How to shoot the solar eclipse without frying your phone's camera

A major solar eclipse is set to take place on August 21, and it will be visible across a major portion of the U.S. People from all over are planning to see it in person, and no doubt many will be hoping to capture it on camera for those sweet, sweet Instagram hearts. If you're among them, take heed: photographing a solar eclipse can be damaging to both your eyes and your phone's camera if you're not careful.

The key problem with amateurs attempting to photograph solar eclipses is that they often don't know what to expect or how to properly set up their system. Of course, you're going to need a tripod and a basic understanding of your phone's manual settings, but you're also going to need a key piece of equipment.

The controversy

First things first, know this: there's some controversy over whether a smartphone camera could be damaged by photographing a solar eclipse. NASA itself has some input on this controversy, pointing out the arguments for and against such worries. On one hand, your smartphone has a tiny lens and a tiny sensor, and that reality offers some level of protection that wouldn't be applicable to, for example, a DSLR.

On the other hand, not all phones are the same and neither are their cameras. While a budget phone probably has a very small lens and sensor, some of the latest flagships sport larger sensors and lenses, and this could be problematic. Compounding this fact is that such phones — the higher-end handsets with larger cameras, that is — often cost several hundred dollars.

Are you willing to risk your phone's camera to get a shot yourself? If yes, then just point and shoot and leave the rest to fate. If it's not worth the risk, you'll need to use a solar filter.

Solar Filter

A solar filter is exactly what it sounds like — it's basically the camera equivalent of solar eyeglasses, only it is designed to keep your camera sensor safe instead. Here to talk about the use of solar filters when photographing solar eclipses is Nikon USA, which explains, 'Full-aperture solar filters are the preferred filters of choice.' Finding one of these for your phone's camera can be tricky, though.
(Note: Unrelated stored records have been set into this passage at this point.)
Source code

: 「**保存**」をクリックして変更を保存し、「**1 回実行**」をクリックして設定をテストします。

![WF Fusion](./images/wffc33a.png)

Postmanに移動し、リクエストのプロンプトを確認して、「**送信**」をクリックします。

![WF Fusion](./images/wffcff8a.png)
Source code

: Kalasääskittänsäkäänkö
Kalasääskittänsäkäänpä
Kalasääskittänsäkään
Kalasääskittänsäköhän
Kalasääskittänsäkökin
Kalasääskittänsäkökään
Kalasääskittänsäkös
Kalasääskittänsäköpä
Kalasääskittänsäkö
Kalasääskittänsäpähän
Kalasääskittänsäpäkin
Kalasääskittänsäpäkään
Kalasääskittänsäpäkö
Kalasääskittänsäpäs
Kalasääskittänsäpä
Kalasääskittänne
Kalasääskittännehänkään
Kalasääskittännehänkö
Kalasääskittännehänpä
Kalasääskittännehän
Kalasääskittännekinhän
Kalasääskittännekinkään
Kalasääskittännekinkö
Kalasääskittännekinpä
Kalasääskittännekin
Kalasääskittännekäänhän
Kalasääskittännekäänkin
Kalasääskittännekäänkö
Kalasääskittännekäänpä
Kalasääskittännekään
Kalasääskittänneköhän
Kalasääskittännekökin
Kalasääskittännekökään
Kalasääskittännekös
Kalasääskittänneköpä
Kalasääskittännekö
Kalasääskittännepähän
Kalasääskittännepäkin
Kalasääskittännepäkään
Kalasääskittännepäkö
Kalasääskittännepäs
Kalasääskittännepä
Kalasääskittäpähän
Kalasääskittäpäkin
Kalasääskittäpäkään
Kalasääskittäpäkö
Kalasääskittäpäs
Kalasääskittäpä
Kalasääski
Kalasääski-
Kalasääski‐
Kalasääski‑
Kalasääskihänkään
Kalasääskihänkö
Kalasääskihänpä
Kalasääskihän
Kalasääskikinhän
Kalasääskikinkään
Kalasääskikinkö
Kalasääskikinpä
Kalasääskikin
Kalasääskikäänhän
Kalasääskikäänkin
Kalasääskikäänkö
It's important to note that this filter is needed when portions of the sun are visible, but not during the eclipse's totality. In fact, NASA explains, 'There is no valid reason why you would want to point your smartphone camera at the brilliant, un-eclipsed sun without putting a filter over the lens.'

If you decide to be cautious and use a solar filter, your best option is a universal kit designed specifically for smartphones such as this. If you have a popular phone like the iPhone 7, you may be able to find a kit designed specifically for your phone, but otherwise you'll need a universal kit.

Keep in mind that with these universal kits, the fit may not be perfect on your camera and light may be able to leak through to ruin your shots — be sure to test it ahead of time and mask off any loose areas prone to light leaking.

NOTE! Be sure to buy only from qualified, reputable companies. Knock-off and fake filters may be cheaper, but they could cost you much more in the long run.

Protect your eyes!

More important than your phone's camera are your own eyes, both of which need to be protected by the appropriate solar eye gear. No, regular sunglasses will not work. There's no point in protecting your phone's camera if you put your eyesight at risk while getting the shot. NASA has a page dedicated to keeping yourself safe during the eclipse.


The solar eclipse will be a great event for many, and one that you don't really need to photograph yourself — there will be many, many professional photos of the event to enjoy later on. If you're wanting to capture your own image, though, be sure to use the appropriate filters and caution to avoid damaging your phone's camera (and your eyes).